Idiot Box is about young working class men who have nothing to do and no place in the world. That is writer and director David Caesar’s constant theme in his first three feature films, beginning with Greenkeeping in 1993, and Mullet in 2001, which he made after Idiot Box. All three are comedies of a sort, but Idiot Box combines the comedy with a molotov cocktail of undirected emotions, pointing to a series of destructive outcomes. It’s not just about blokes who are starved of a role in the society, it’s about the damage they inflict on themselves and the society as a result.

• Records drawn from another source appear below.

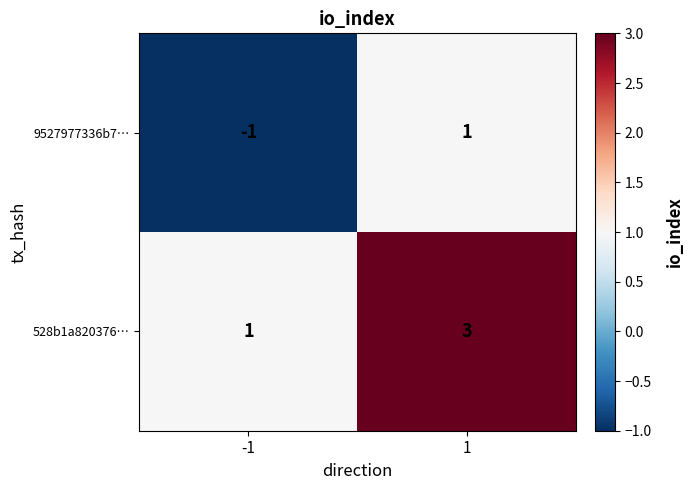

Rank the series by their maximum value, from highest to lowest.

528b1a820376…, 9527977336b7…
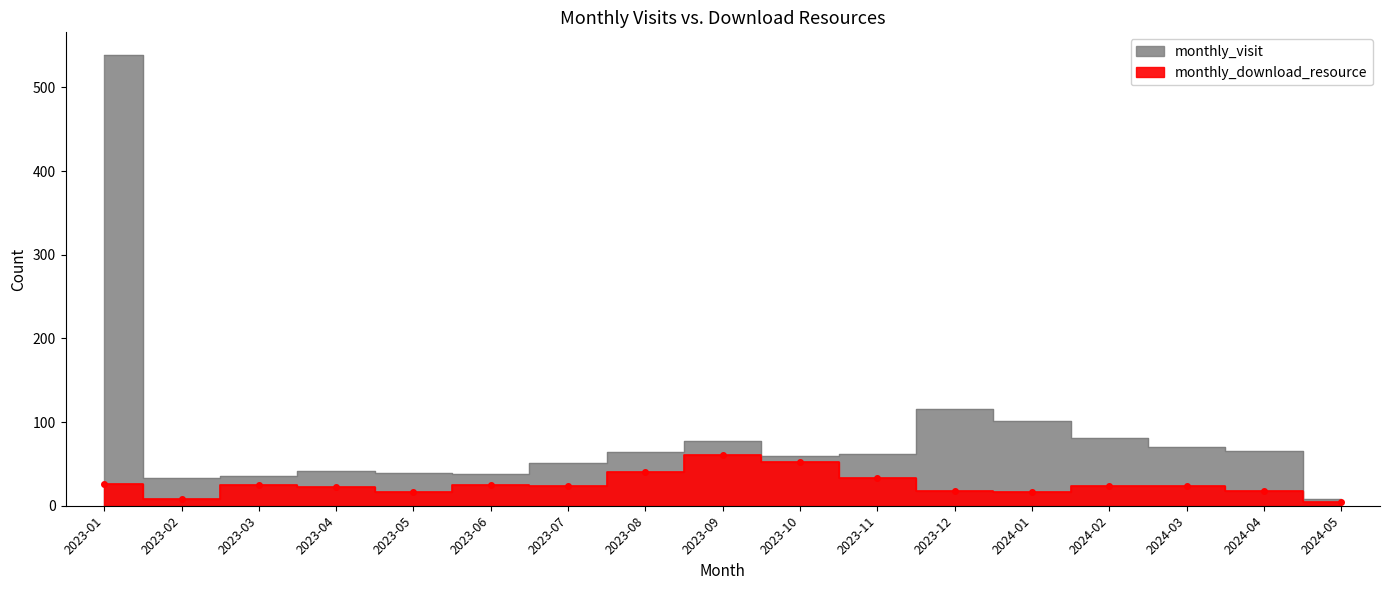

True or false: monthly_visit has a value of 42 at 2023-04.

True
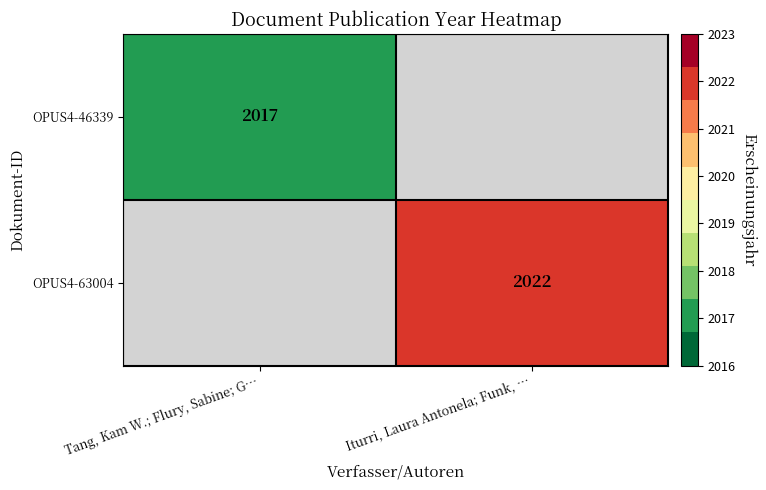

Is the value of OPUS4-46339 at Tang, Kam W.; Flury, Sabine; G… greater than the value of OPUS4-63004 at Iturri, Laura Antonela; Funk, …?

No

The character of Kev is one of Ben Mendelsohn’s most interesting performances. He’s sullen, inarticulate and dangerously explosive in temper. His mother calls him useless, his girlfriend (Susie Porter) calls him a loser – but his friendship with Mick (Jeremy Sims) reveals another side, which is a kind of unchanneled creativity. ‘I’ll show you a trick’ he keeps saying, and it’s usually something stupid and dangerous but entertaining for him and his friend. Kev has become an expert at fighting off boredom, but it’s a losing battle. The bank robbery is just an excuse, a way of trying to increase the sense of oblivion he gets from his anti-social antics.

There’s inevitability about his desire to get some guns, for the robbery. He wants to be the star of his own movie. That’s the other part of Caesar’s theme here – that the combination of bored men who have no means of escape, and years of emotion suppressing television watching, produce a desire for a theatrical form of catharsis. Kev could just have blown his own head off, given his desire for death – but he chooses to go out in a blaze of publicity instead. The film isn’t just about the crisis of masculinity. It makes a claim that media makes that crisis worse – hence the title. The film was very well reviewed when it came out, but failed to attract an audience.